Governor General Julie Payette can't recall the precise moment Apollo 11's lunar module touched down on the surface of the moon — she was only five years old, and her mother later told her she was likely tucked in bed when the historic moment unfolded on television.

It, and subsequent lunar missions under NASA's Apollo program, would nevertheless leave an indelible impression on the young Payette.

"I do remember very vividly the later Apollo missions, Apollo 15, 16, 17," Payette told Hallie Cotnam on CBC Radio's Ottawa Morning.

"I remember watching them, sitting on the gym floor in my primary school and thinking, 'Oh wow, wow, this is extraordinary. I want to do that. I want to go in the rocket. I want to go to the moon.'"

Saturday marks exactly 50 years since that first lunar landing, though it wasn't until the early hours of the following day that astronauts Neil Armstrong and Buzz Aldrin became the first people to set foot on the moon's surface.

While people the world over are reflecting on the landmark moment in space exploration, it's particularly poignant for those who have left Earth's atmosphere.

"That blue marble on the backdrop of darkness was shining at us from very, very far. And it strikes you. This is it. This is the only place we've got right now," Payette said.

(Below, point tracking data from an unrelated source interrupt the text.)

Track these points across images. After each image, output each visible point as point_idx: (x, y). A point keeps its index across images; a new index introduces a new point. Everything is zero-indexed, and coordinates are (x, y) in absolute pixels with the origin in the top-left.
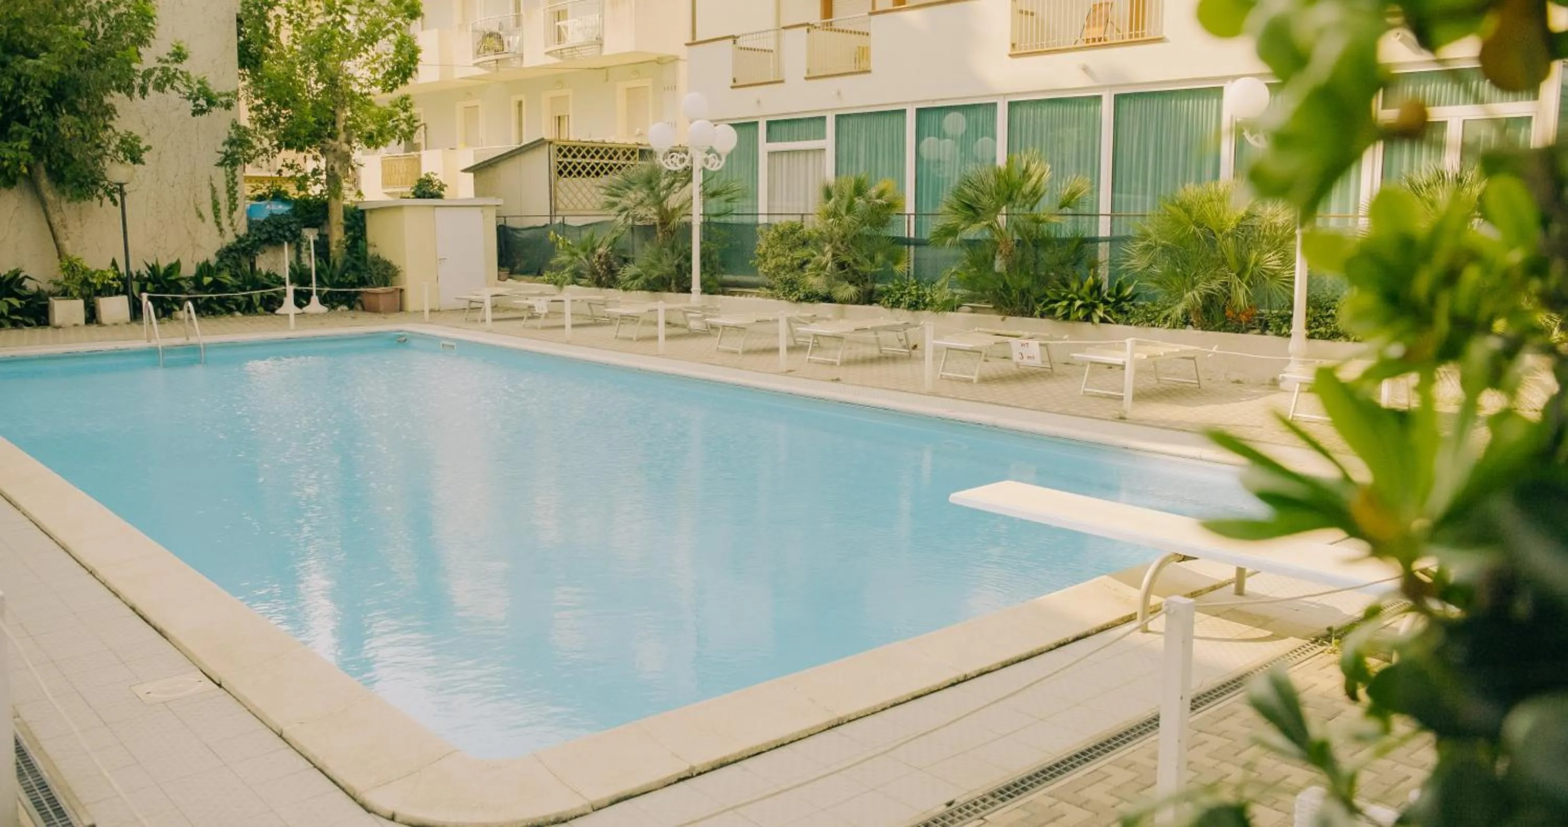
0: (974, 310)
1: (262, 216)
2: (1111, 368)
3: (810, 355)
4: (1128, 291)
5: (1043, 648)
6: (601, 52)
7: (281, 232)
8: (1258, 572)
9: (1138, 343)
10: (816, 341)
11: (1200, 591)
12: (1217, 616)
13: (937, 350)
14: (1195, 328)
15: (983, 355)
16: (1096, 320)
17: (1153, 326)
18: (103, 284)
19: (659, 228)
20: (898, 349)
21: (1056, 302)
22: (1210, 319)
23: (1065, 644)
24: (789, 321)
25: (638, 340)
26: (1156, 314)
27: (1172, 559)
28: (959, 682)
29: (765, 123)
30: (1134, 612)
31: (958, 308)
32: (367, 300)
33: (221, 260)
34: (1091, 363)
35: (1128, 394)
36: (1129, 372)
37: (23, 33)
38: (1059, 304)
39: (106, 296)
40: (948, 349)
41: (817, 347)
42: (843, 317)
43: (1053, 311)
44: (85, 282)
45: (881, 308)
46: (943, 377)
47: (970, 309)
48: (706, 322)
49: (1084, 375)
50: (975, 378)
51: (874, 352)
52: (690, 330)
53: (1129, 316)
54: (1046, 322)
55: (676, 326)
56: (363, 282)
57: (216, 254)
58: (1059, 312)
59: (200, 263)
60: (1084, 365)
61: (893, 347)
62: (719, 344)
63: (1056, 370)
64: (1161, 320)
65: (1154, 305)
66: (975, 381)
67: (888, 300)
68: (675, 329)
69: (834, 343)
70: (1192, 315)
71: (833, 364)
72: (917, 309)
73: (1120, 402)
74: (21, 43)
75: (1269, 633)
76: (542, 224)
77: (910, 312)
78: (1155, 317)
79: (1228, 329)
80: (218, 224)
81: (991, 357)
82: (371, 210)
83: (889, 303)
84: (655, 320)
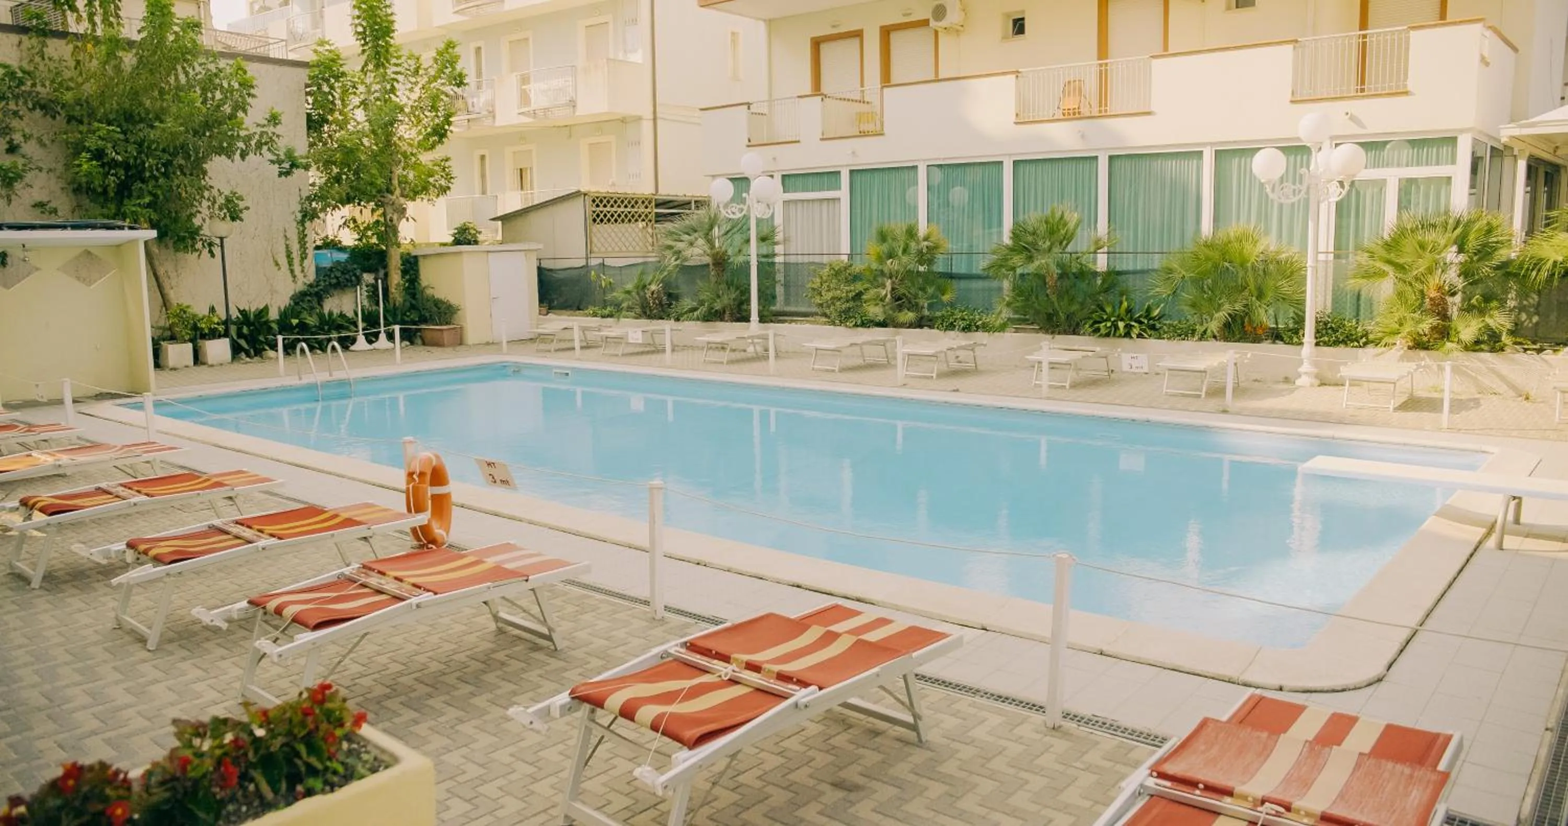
1: (327, 264)
4: (1156, 313)
6: (574, 112)
7: (347, 277)
14: (1218, 341)
15: (1065, 366)
17: (1183, 339)
18: (210, 329)
19: (711, 267)
21: (1100, 323)
22: (1231, 333)
29: (780, 177)
32: (428, 335)
33: (297, 304)
37: (141, 104)
39: (210, 339)
43: (1098, 330)
44: (195, 328)
45: (935, 331)
49: (1164, 380)
50: (1067, 385)
53: (1161, 332)
56: (424, 320)
57: (291, 299)
59: (282, 309)
64: (1189, 335)
65: (1180, 323)
72: (970, 331)
74: (139, 114)
76: (581, 265)
77: (967, 333)
78: (1183, 333)
79: (1246, 340)
80: (292, 271)
82: (425, 256)
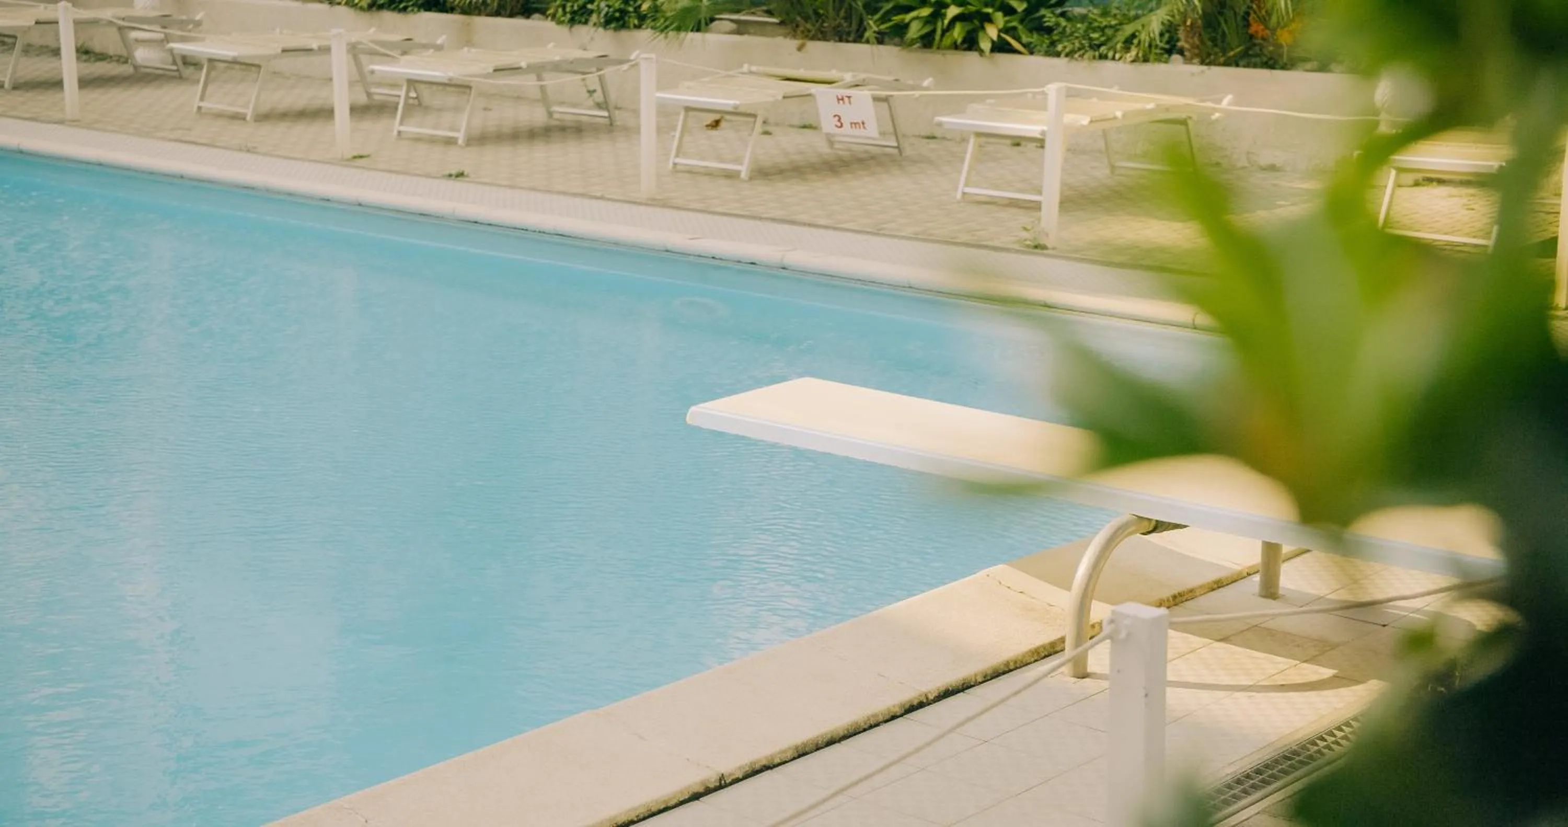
0: (742, 28)
2: (1018, 145)
3: (401, 123)
5: (875, 715)
8: (1308, 551)
9: (1071, 94)
10: (413, 94)
11: (1191, 591)
12: (1224, 640)
13: (665, 111)
14: (1188, 61)
15: (759, 120)
16: (985, 45)
17: (1103, 57)
20: (588, 112)
21: (909, 9)
22: (1219, 42)
23: (921, 705)
24: (354, 50)
25: (16, 87)
26: (1109, 32)
27: (1133, 528)
28: (708, 791)
30: (1059, 636)
31: (707, 24)
34: (979, 135)
35: (1050, 198)
36: (1054, 155)
38: (913, 14)
40: (688, 109)
41: (416, 107)
42: (469, 43)
43: (902, 28)
45: (549, 24)
46: (679, 167)
47: (733, 26)
48: (171, 51)
49: (962, 160)
50: (744, 170)
51: (537, 116)
52: (136, 67)
53: (1055, 38)
54: (889, 53)
55: (102, 57)
58: (915, 30)
60: (964, 140)
61: (574, 105)
62: (202, 99)
63: (908, 151)
64: (1119, 46)
65: (1105, 14)
66: (743, 175)
67: (564, 7)
68: (99, 64)
69: (451, 99)
70: (1181, 34)
71: (450, 142)
73: (1035, 214)
75: (1327, 673)
77: (610, 33)
78: (1109, 39)
79: (1254, 60)
81: (777, 124)
83: (565, 13)
84: (53, 45)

Chris O'Meara/Associated Press
Chris O'Meara/Associated Press

It's a view Payette would come to see for herself when she flew aboard the space shuttle Discovery in 1999. While she didn't get a chance to visit the moon, she would go on to log more than 25 days in space over two flights, serve as the chief astronaut for the Canadian Space Agency and eventually become Canada's 29th Governor General in 2017.

The former astronaut has also heard first-hand accounts of Apollo 11, meeting the mission's two surviving astronauts, Aldrin and Michael Collins. Collins operated one of the mission's three modules by himself while Armstrong and Aldrin walked on the moon.

Payette said Collins shared some "mind boggling" stories with her about the experience — including his worries about getting back home.

"They had to fire one engine, and that one engine had to work, otherwise they would have been stuck on the moon with no plan B," she recalled.

These days, space travel has its sights set on a much farther frontier: Mars. The last manned landing on the moon occurred in December 1972 as part of Apollo 17, although NASA is hoping to change that, and Payette approves.

"There are things we can learn about the formation of the universe, the formation of the solar system. We could plant an array of telescopes on the side of the moon that we don't see from the Earth so that we can maybe peer even further into the universe.

"The moon has the advantage of always being nearby our Earth. A little far, but nearby."